Os juros moratórios possuem natureza indenizatória e produzem efeitos em decorrência do atraso no pagamento de dívidas. São aplicáveis ao processo do trabalho por força do art. 39, §1º, da lei 8.177/91, à base de 1% a.m. São, ademais, previstos em outros ordenamentos jurídicos, como, a título exemplificativo, o tributário. O art. 161, §1º, do Código Tributário Nacional traz, em vacância legislativa, o mesmo percentual para os créditos tributários: 1%. Ora, pergunta-se: se juros de 1% ao mês são vistos como inconstitucionais, capazes de trazer vantagens financeiras aos trabalhadores que ultrapassam a medida justa, devem-se iniciar movimentos de ações buscando a inconstitucionalidade do Código Tributário Nacional, que prevê, como dito, o mesmo percentual? 

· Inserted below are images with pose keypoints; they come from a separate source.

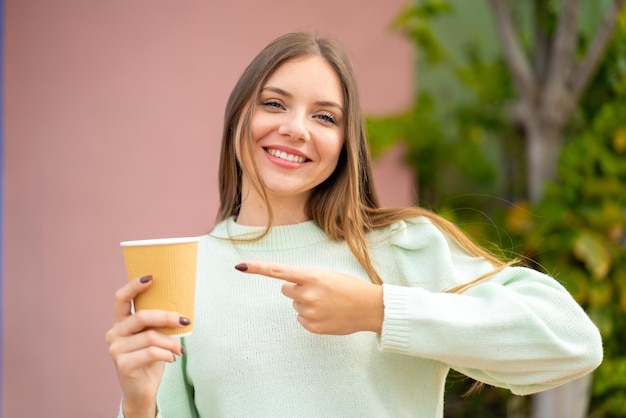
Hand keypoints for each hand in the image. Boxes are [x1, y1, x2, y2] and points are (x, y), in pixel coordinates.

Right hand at [105, 276, 188, 417]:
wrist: (142, 390)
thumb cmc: (151, 358)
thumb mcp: (154, 336)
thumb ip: (158, 322)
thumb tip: (181, 305)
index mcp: (121, 322)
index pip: (121, 299)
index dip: (133, 287)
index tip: (151, 278)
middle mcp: (114, 333)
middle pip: (141, 317)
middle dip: (167, 317)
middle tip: (185, 321)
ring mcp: (116, 349)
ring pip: (150, 337)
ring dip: (171, 342)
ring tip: (179, 349)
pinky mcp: (123, 364)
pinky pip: (151, 353)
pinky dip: (166, 354)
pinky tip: (172, 358)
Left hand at [235, 262, 382, 334]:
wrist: (370, 307)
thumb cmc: (350, 287)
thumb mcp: (328, 275)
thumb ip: (306, 278)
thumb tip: (288, 287)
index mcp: (311, 276)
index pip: (278, 271)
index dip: (257, 268)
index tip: (240, 266)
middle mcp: (307, 293)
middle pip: (286, 290)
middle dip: (297, 289)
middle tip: (318, 291)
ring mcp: (309, 312)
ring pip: (295, 305)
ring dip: (306, 303)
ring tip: (327, 303)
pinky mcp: (312, 326)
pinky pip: (301, 319)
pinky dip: (310, 317)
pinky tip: (327, 314)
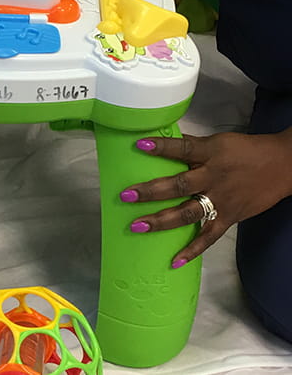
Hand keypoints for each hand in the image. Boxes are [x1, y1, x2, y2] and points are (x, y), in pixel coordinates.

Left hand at [121, 130, 291, 265]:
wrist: (283, 166)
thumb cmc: (244, 151)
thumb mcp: (218, 142)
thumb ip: (191, 145)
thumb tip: (160, 141)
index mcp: (210, 155)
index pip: (182, 149)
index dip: (162, 147)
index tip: (140, 145)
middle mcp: (213, 178)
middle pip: (179, 186)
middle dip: (151, 191)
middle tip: (125, 196)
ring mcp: (221, 201)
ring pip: (188, 213)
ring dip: (161, 221)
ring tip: (137, 226)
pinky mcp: (230, 218)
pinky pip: (209, 237)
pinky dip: (193, 250)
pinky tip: (174, 261)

Não é demais lembrar que os créditos trabalhistas, em razão de sua natureza alimentar especial, são dotados de superprivilégio (art. 100, §1º, da Constituição; art. 83, I, da Lei de Falência e Recuperação de Empresa; art. 186 do Código Tributário Nacional). Torna-se árdua a missão de entender a decisão do Supremo quando, em cotejo ao caráter privilegiado do crédito trabalhista em relação ao tributário, vê-se condição inferior no tratamento do privilegiado. Evidencia-se, sim, aversão institucionalizada ao trabalhador e à justiça do trabalho, que, julgando reiteradamente a questão, aplicava o índice de correção monetária IPCA-E acrescido de juros de mora à base de 1%. Há como ver, na prática, clara afronta ao princípio constitucional da isonomia. 

Urge como evidente afronta ao princípio da isonomia, outrossim, o fato de que os precatórios trabalhistas, conforme sedimentado pelo próprio STF, devem ser corrigidos pelo índice IPCA-E, acrescidos de juros de mora. Credores trabalhistas que demandam contra a administração pública, então, teriam ampla vantagem em relação aos credores de empresas privadas. 

Caso a questão não seja alterada via atuação legislativa, exsurge-se como uma das poucas saídas à classe trabalhadora e à Justiça do Trabalho a utilização da indenização suplementar prevista no art. 404 do Código Civil, plenamente aplicável ao direito trabalhista por força do Art. 8º, § 1º Consolidado, tendo em vista que a taxa Selic sequer cobre a hodierna inflação. A indenização deverá ser concedida em proporção correspondente à diferença entre a taxa Selic e a inflação do período em análise. 

Por fim, espera-se atuação efetiva da Justiça do Trabalho para sanar os diversos problemas que a decisão do Supremo Tribunal Federal irá causar no âmbito trabalhista. O decisum incentiva procrastinação processual patronal, já que lhes será economicamente benéfico, e, ainda, analisando a questão sob um prisma geral, grande agravamento na inadimplência de haveres trabalhistas, ante o novo caráter benéfico da judicialização de contendas.

Vinícius Atanes Chainça
É advogado das áreas Trabalhista e Cível no escritório Chainça Advocacia.